Redonner du souffle aux entreprises, cela passe aussi par l’amélioration de l’environnement des affaires. Qu’en est-il ? 

La réponse est simple, l’environnement des affaires s’est amélioré puisque le dernier classement Doing Business 2015 place la Côte d’Ivoire parmi les dix pays au monde qui ont mené le plus de réformes. C’est un travail collectif piloté par le président de la République et le gouvernement. Au niveau de mon ministère, nous avons adopté une loi sur la concurrence et rétabli la commission de la concurrence. Un tribunal du commerce a été institué. Les barrages routiers, qui pénalisaient les commerçants, ont diminué et sont combattus. Les contrôles sur les prix ont été multipliés. Le code de la concurrence est en préparation… 

Vous avez également fait du soutien aux PME votre principale priorité avec notamment le projet baptisé « Phoenix » pour favoriser notamment leur accès aux marchés et au financement. Pourquoi cette priorité ? 

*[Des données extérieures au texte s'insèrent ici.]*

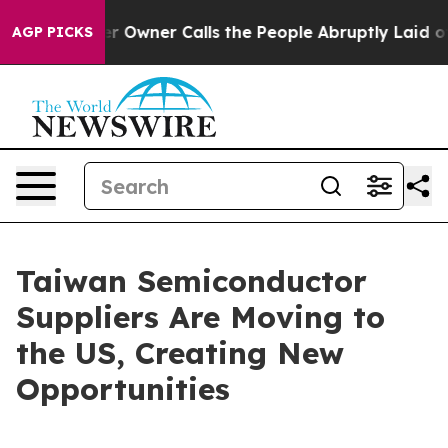
ner Calls the People Abruptly Laid off “Simply a Ma
AGP PICKS
Taiwan Semiconductor
Suppliers Are Moving to
the US, Creating New
Opportunities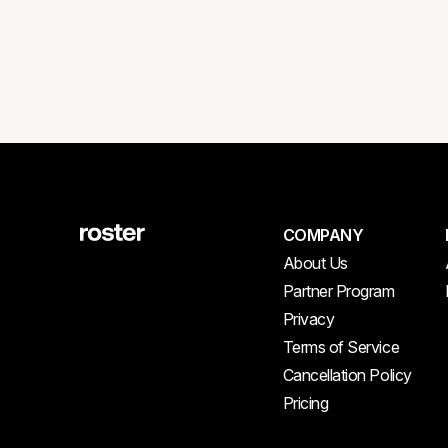
COMPANY
About Us
Partner Program
Privacy
Terms of Service
Cancellation Policy
Pricing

Les PME représentent 98 % du tissu économique formel, 20 % de la richesse nationale, 12 % de l’investissement et 23 % de la population active. Le développement de notre économie passe donc par les PME qui constituent le levier le plus efficace pour avoir une croissance inclusive et créer des emplois. Or, leur nombre a diminué de moitié durant la décennie de crise. C’est pour cela que le gouvernement a d’abord adopté la loi de promotion des PME, qui fixe le cadre juridique et institutionnel et qui garantit notamment aux PME un meilleur accès aux marchés publics. 

Quant au projet Phoenix doté d’un budget de 86 milliards de F.CFA, l’ambition est de créer 600 000 emplois et passer de 50 000 à 120 000 PME, qui représenteront entre 30 % et 40 % du PIB comme dans la plupart des pays développés. Pour cela une agence des PME est en cours de constitution. Elle va travailler dans quatre directions : l’accès aux financements, le renforcement des capacités techniques et managériales, l’amélioration du climat des affaires, le développement de la culture entrepreneuriale et de l’innovation. 

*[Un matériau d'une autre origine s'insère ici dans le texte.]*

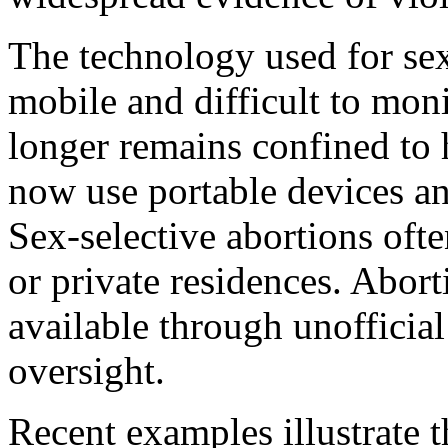
The technology used for se
mobile and difficult to mon
longer remains confined to h
now use portable devices and
Sex-selective abortions ofte
or private residences. Abor
available through unofficia
oversight.
Recent examples illustrate t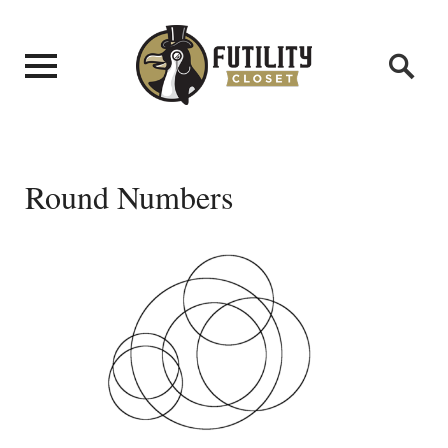
Round Numbers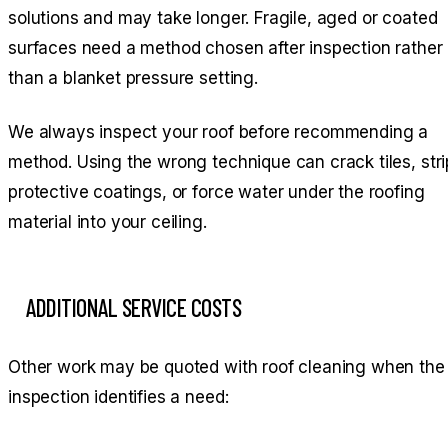
solutions and may take longer. Fragile, aged or coated
surfaces need a method chosen after inspection rather
than a blanket pressure setting.
We always inspect your roof before recommending a
method. Using the wrong technique can crack tiles, stri
protective coatings, or force water under the roofing
material into your ceiling.
ADDITIONAL SERVICE COSTS
Other work may be quoted with roof cleaning when the
inspection identifies a need: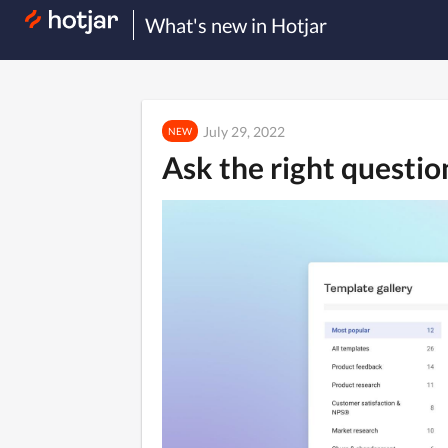
What's new in Hotjar
July 29, 2022
NEW
Ask the right questi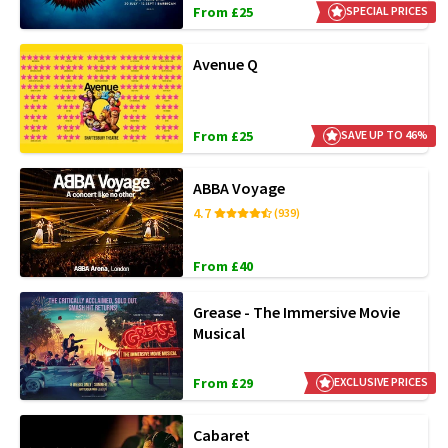
From £25
SPECIAL PRICES
Avenue Q
From £25
SAVE UP TO 46%
ABBA Voyage
4.7
(939)
From £40
Grease - The Immersive Movie
Musical
From £29
EXCLUSIVE PRICES
Cabaret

Dans les dix prochaines années, l’Afrique doit créer 11 millions d’emplois supplémentaires par an pour fournir du travail à sa jeunesse, selon la Banque mondiale. Soit nous créons ces emplois et nous consolidons notre croissance et notre développement. Soit nous n’y parvenons pas et l’Afrique pourrait subir un revers. L’effet de masse est un enjeu lourd. En 2050, l’Afrique comptera 2 milliards d’habitants, à 60 % urbanisés, et 25 % de la population active mondiale, comme la Chine aujourd’hui ! Si cette population active a du travail, l’Afrique peut être le prochain atelier du monde.